Friday 21 November 2014

Do you see what I see?

Leaving at 3 in the morning to catch a flight is not something you usually look forward to, but this time I couldn’t wait for the clock to strike 3. As much as I wanted to catch up on sleep before the long journey, I couldn’t. so when finally the time did come for us to leave, I was practically running with one bag in each hand and a trolley suitcase getting dragged behind me. The number of times I stumbled on my own feet is embarrassing. The entire process of getting into the traveller and boarding the flight is sort of blurred in my memory but I do remember the sheer exhaustion and fatal feeling I was having when I finally got out from the gates of Varanasi airport. Frankly, all my excitement from last night about this divine city had shrunk to the size of a peanut and at that point of time, all I wanted was a bed to stretch myself and just sleep.

And then something very strange happened. I got into the car and I was finally on my way to the beloved bed but suddenly I didn’t want to reach it anymore. Sitting on the window seat, I couldn’t stop looking out and taking in the city.
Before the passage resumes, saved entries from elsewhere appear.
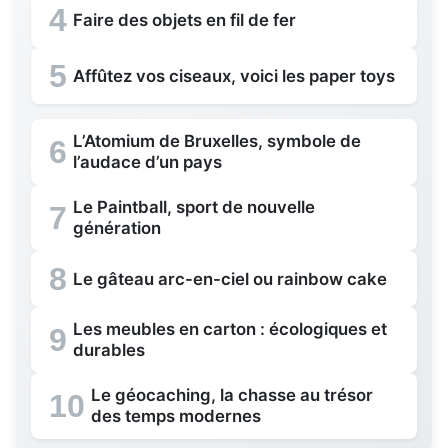
4
Faire des objets en fil de fer
5
Affûtez vos ciseaux, voici les paper toys
L’Atomium de Bruxelles, symbole de
6
l’audace d’un pays
Le Paintball, sport de nouvelle
7
génération
8
Le gâteau arc-en-ciel ou rainbow cake
Les meubles en carton : écologiques et
9
durables
Le géocaching, la chasse au trésor
10
des temps modernes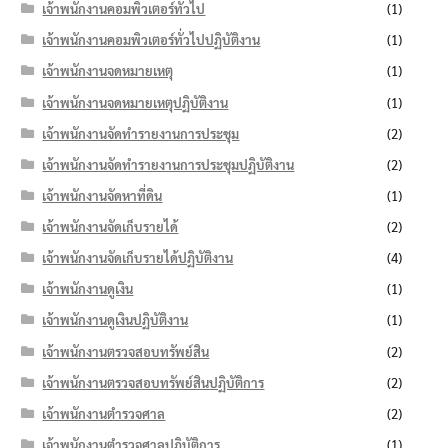
เจ้าพนักงานคอมพิวเตอร์ทั่วไป
(1)
เจ้าพนักงานคอมพิวเตอร์ทั่วไปปฏิบัติงาน
(1)
เจ้าพนักงานจดหมายเหตุ
(1)
เจ้าพนักงานจดหมายเหตุปฏิบัติงาน
(1)
เจ้าพนักงานจัดทำรายงานการประชุม
(2)
เจ้าพนักงานจัดทำรายงานการประชุมปฏิบัติงาน
(2)
เจ้าพนักงานจัดหาที่ดิน
(1)
เจ้าพนักงานจัดเก็บรายได้
(2)
เจ้าพนักงานจัดเก็บรายได้ปฏิบัติงาน
(4)
เจ้าพนักงานดูเงิน
(1)
เจ้าพนักงานดูเงินปฏิบัติงาน
(1)
เจ้าพนักงานตรวจสอบทรัพย์สิน
(2)
เจ้าพนักงานตรวจสอบทรัพย์สินปฏิบัติการ
(2)
เจ้าพนักงานตำรวจศาล
(2)
เจ้าพนักงานตำรวจศาลปฏิบัติการ
(1)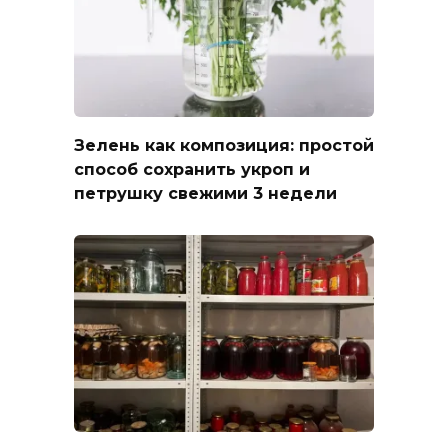
Зелень как композиция: простой
способ сохранить укроп и
петрушку свежими 3 недели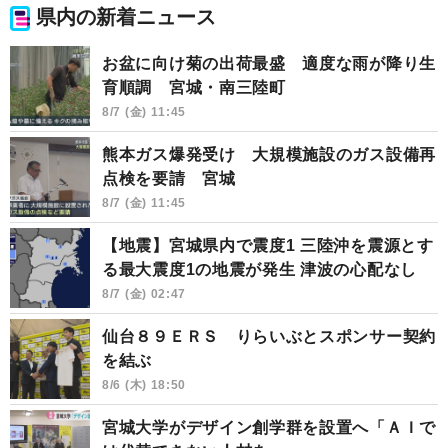
県内の新着ニュース
お盆に向け菊の出荷最盛 適度な雨が降り生
育順調 宮城・南三陸町
8/7 (金) 11:45
熊本ガス爆発受け 大規模施設のガス設備再
点検を要請 宮城
8/7 (金) 11:45
【地震】宮城県内で震度1 三陸沖を震源とす
る最大震度1の地震が発生 津波の心配なし
8/7 (金) 02:47
仙台８９ＥＲＳ りらいぶとスポンサー契約
を結ぶ
8/6 (木) 18:50
宮城大学がデザイン創学群を設置へ「ＡＩで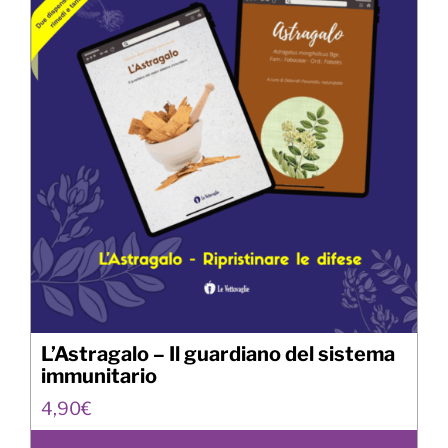
L’Astragalo – Il guardiano del sistema
immunitario
4,90
€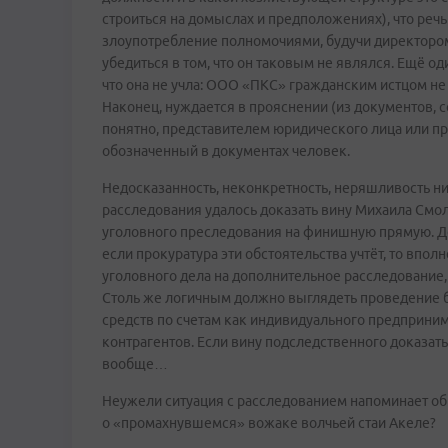
строиться на домыслах и предположениях), что речь
злоупотребление полномочиями, будучи директором
убедиться в том, что он таковым не являлся. Ещё о
что она не учла: ООО «ПКС» гражданским истцом не 
Наконец, нуждается в прояснении (из документов, 
понятно, представителем юридического лица или п
обозначенный в документах человек.
Недосказанность, неконкретность, неряшливость ни
расследования удалось доказать вину Михаила Смол
уголовного преследования на финишную прямую. Док
если прокуратура эти обстоятельства учтёт, то вп
уголовного дела на дополнительное расследование,
Столь же логичным должно выглядеть проведение б
средств по счетам как индивидуального предприним
контрагентов. Если вину подследственного доказать 
вообще…
Неужели ситуация с расследованием напоминает об 
о «промахнувшемся» вожаке волчьей стаи Акеле?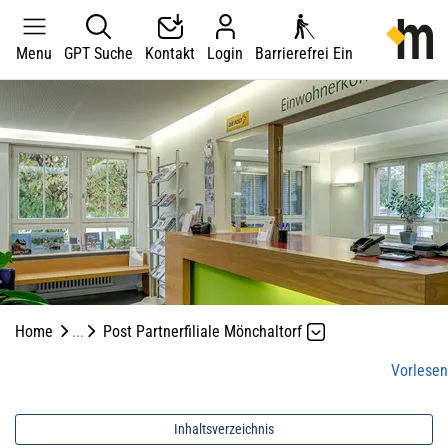
Kopfzeile
zur Starts
Menu
GPT Suche
Kontakt
Login
Barrierefrei Ein
Hauptnavigation
Hauptinhalt
zur Startseite
Direkt zur Hauptnavigation
Direkt zum Inhalt
Direkt zur Suche
Direkt zum Stichwortverzeichnis
Home
Post Partnerfiliale Mönchaltorf
Vorlesen
Inhaltsverzeichnis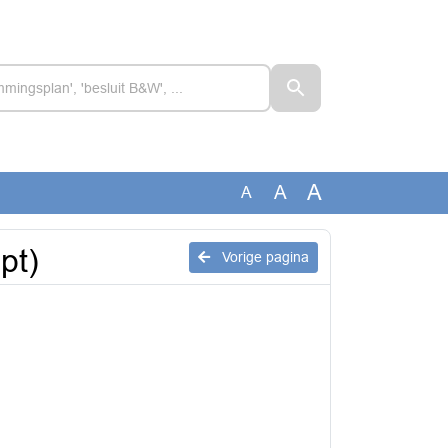
A
A
A
pt)
Vorige pagina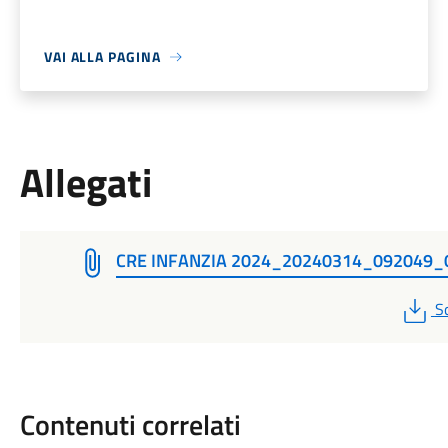
VAI ALLA PAGINA
Allegati
CRE INFANZIA 2024_20240314_092049_
P
S
Contenuti correlati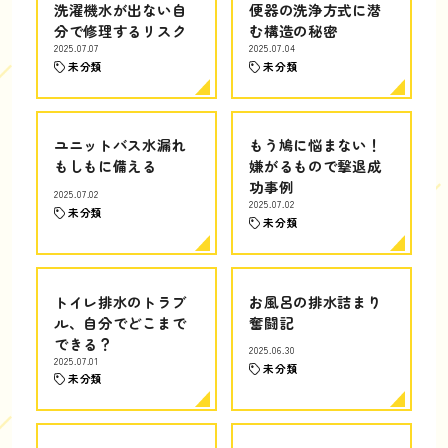
洗濯機水が出ない自
便器の洗浄方式に潜
分で修理するリスク
む構造の秘密
2025.07.07
2025.07.04
未分類
未分類
ユニットバス水漏れ
もう鳩に悩まない！
もしもに備える
嫌がるもので撃退成
功事例
2025.07.02
2025.07.02
未分類
未分類
トイレ排水のトラブ
お風呂の排水詰まり
ル、自分でどこまで
奮闘記
できる？
2025.06.30
2025.07.01
未分類
未分類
I could feel something very tangible inside me, something like a bright shiny ball of light that entered me as soon as I started looking around the city from the backseat of the car. There was something about the city, like a gravitational pull that kept me awake even in the long ride to the BHU campus.  I wanted to take in the city as much as I could. At that point of time, all I wished for was a panoramic view of the entire surroundings. When I looked left, I was missing what was on the right and when I turned to look on the right, I was missing the cityscape on the left! I was in constant turmoil, there was a deep alien thirst in me that I knew couldn’t get quenched just by looking, I had to get out and walk on the streets, I had to talk to the women in beautiful silk saris walking with pooja thalis in their henna decorated hands, I had to listen to stories from the old men smoking bidis in the front porch of their houses.


It was then that I knew that traveling fascinated me. I always considered beauty to be a very subjective matter to discuss but this belief further firmed in my head as I looked out of the window with warm Varanasi wind blowing through my hair. Beauty existed in everything I saw, from the hands of a carpenter to the braid of a fisherwoman’s hair, from the curves of our hands to the lines on the face of an old man. Maybe this is why, I felt liberated when I finally went to visit a temple inside the BHU campus. I felt like I could fully appreciate the colour, the texture and the carving on every single pillar, wall and flooring pattern. Friends and families, parents with little children who had so much faith in the sanctity of the halls of this temple, all crowded in one place and the conviction in their faces was so apparent that you could feel it in the air.